Ein großes Brandrisiko ging von den Backöfen aus, die vor dem Brand 1678 in etlichen Häusern regelmäßig beheizt wurden. Ferner hatten die Häuser keine festen Schornsteine für die Holzöfen, sondern offene Rauchfänge. War ein Feuer entflammt, konnte es sich vor allem über die dicht an die Häuser gebauten Schuppen ausbreiten. Hier lagerte oft Stroh und Heu. Brennende Ratten und Mäuse trugen die Flammen neben den Windböen in die Nachbargebäude.
Nach dem verheerenden Brand regelte eine Feuerordnung zum Brandschutz den Wiederaufbau. Die Lange Straße wurde breiter angelegt, zwischen den Häusern sollte ein Abstand gelassen werden, damit man dazwischen durchgehen konnte. Heute noch deutlich zwischen den Häusern im mittleren Teil der Straße sichtbar. Backöfen in Privathäusern wurden verboten und alle Dächer mussten mit gebrannten Ziegeln belegt werden.

Lange Straße (Signatur li_0607)

Die nach 1678 errichteten Fachwerkgiebelhäuser prägen noch heute die Lange Straße zwischen Rathausstraße und Burgstraße.

1868 brannte es wieder. Das Feuer wütete in der Langen Straße zwischen Stubenstraße und Hotel Illemann und in der Papenstraße und Scheunenstraße. 40 Wohnhäuser und 7o Hintergebäude wurden zerstört.

**Aufgabenbeschreibung:** Kannst du den Text über die Brände in der Langen Straße oben vollständig und ohne jede Änderung abschreiben?

**Bereitgestellte Einträge:**
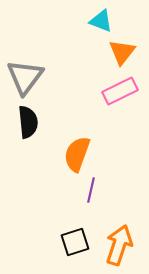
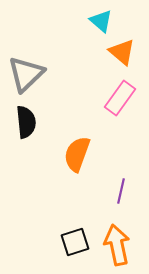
cyan triangle: rotated 20 degrees clockwise
orange triangle: rotated 28 degrees counterclockwise
gray triangle: moved 1 px right, 3 px up; rotated 9 degrees clockwise
pink rectangle: moved 7 px down; rotated 28 degrees counterclockwise
black semicircle: moved 2 px left
purple line: moved 30 px right, 1 px down
orange arrow: moved 2 px left; rotated 30 degrees counterclockwise
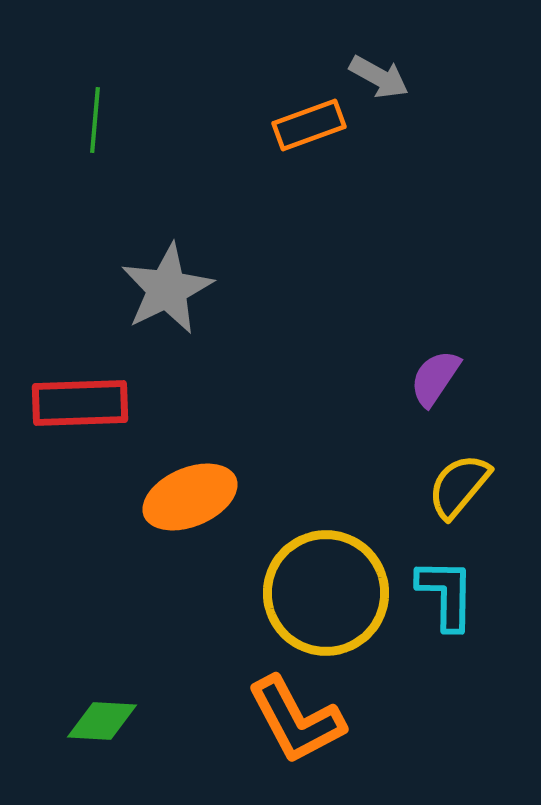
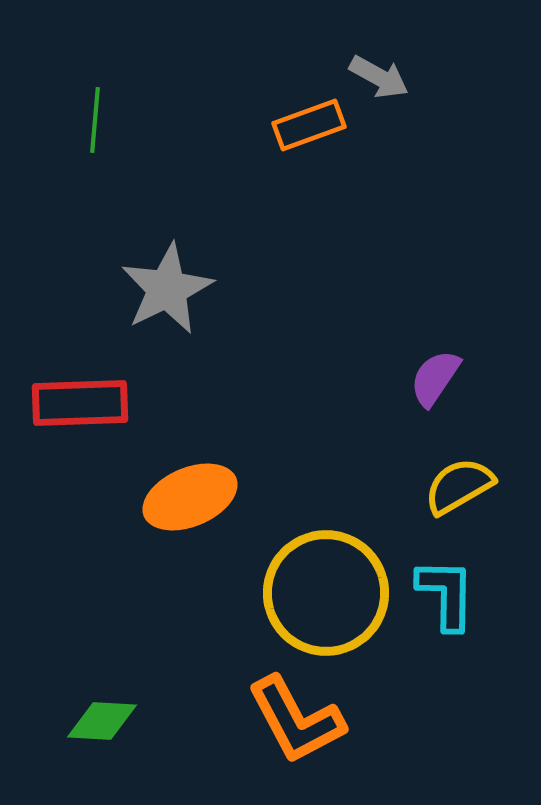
yellow semicircle: rotated 20 degrees clockwise
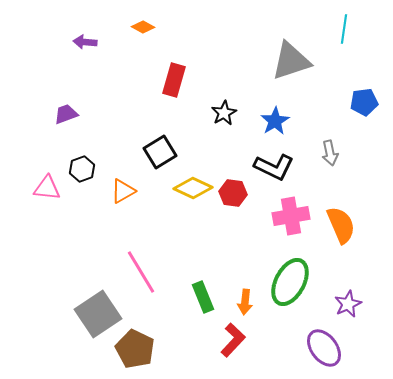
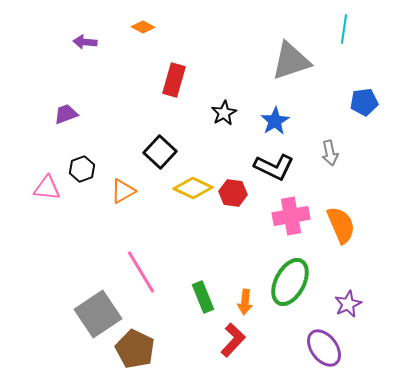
black square: rotated 16 degrees counterclockwise
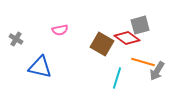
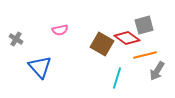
gray square: moved 4 px right
orange line: moved 2 px right, 7 px up; rotated 30 degrees counterclockwise
blue triangle: rotated 35 degrees clockwise
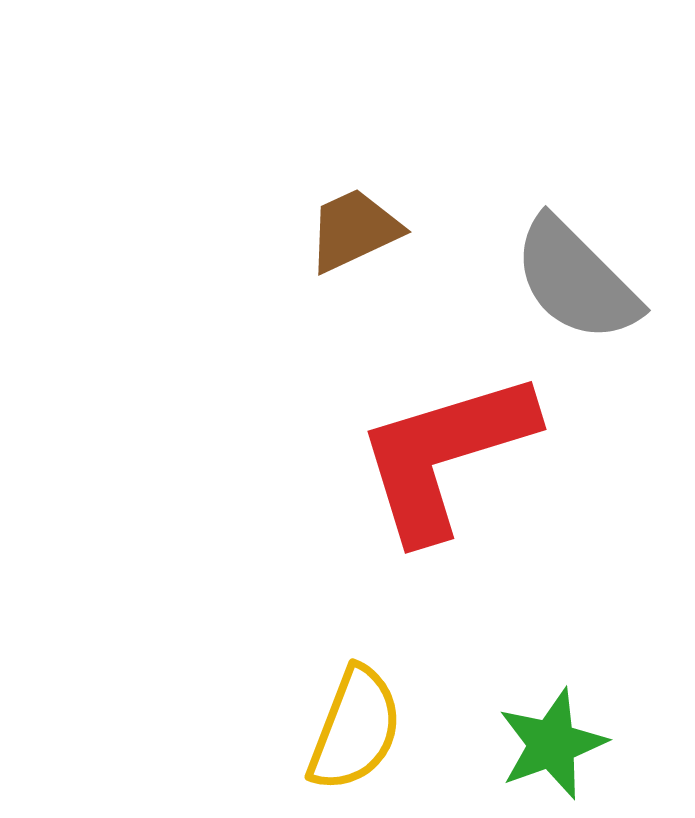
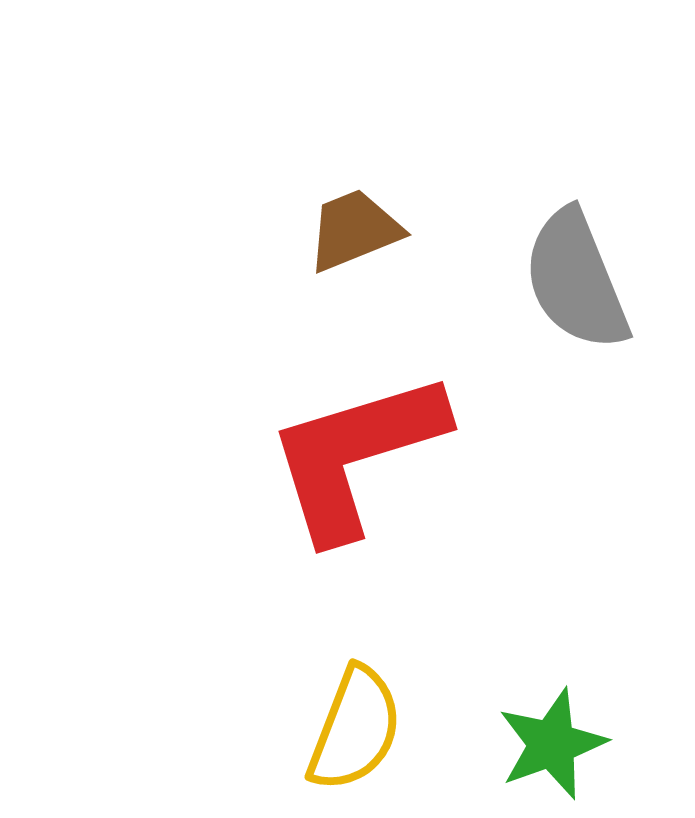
brown trapezoid: rotated 3 degrees clockwise
gray semicircle: rotated 23 degrees clockwise
red L-shape: moved 89 px left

**Lösung:**
Ein großes Brandrisiko ging von den Backöfen aus, die vor dem Brand 1678 in etlichen Häusern regelmäßig beheizt wurden. Ferner hatten die Häuser keine festen Schornsteine für die Holzöfen, sondern offene Rauchfänge. War ein Feuer entflammt, konnte es sich vor allem über die dicht an die Häuser gebauten Schuppen ausbreiten. Hier lagerte oft Stroh und Heu. Brennende Ratten und Mäuse trugen die Flammen neben den Windböen in die Nachbargebäude.
Nach dem verheerenden Brand regelte eine Feuerordnung zum Brandschutz den Wiederaufbau. Die Lange Straße wurde breiter angelegt, zwischen den Häusern sollte ein Abstand gelassen werden, damit man dazwischen durchgehen konnte. Heute noch deutlich zwischen den Häusern im mittleren Teil der Straße sichtbar. Backöfen in Privathäusern wurden verboten und alle Dächer mussten mit gebrannten Ziegeln belegt werden.

Lange Straße (Signatur li_0607)

Die nach 1678 errichteten Fachwerkgiebelhäuser prägen noch heute die Lange Straße zwischen Rathausstraße und Burgstraße.

1868 brannte es wieder. Das Feuer wütete in der Langen Straße zwischen Stubenstraße und Hotel Illemann und in der Papenstraße und Scheunenstraße. 40 Wohnhäuser und 7o Hintergebäude wurden zerstört.